_Given data_
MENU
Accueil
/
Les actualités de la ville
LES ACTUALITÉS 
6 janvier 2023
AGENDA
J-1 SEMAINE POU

_Work to complete_
Reproduce every line of the material above verbatim, preserving the original order.

_Task output_
MENU
Accueil
/
Les actualités de la ville
LES ACTUALITÉS 
6 janvier 2023
AGENDA
J-1 SEMAINE POU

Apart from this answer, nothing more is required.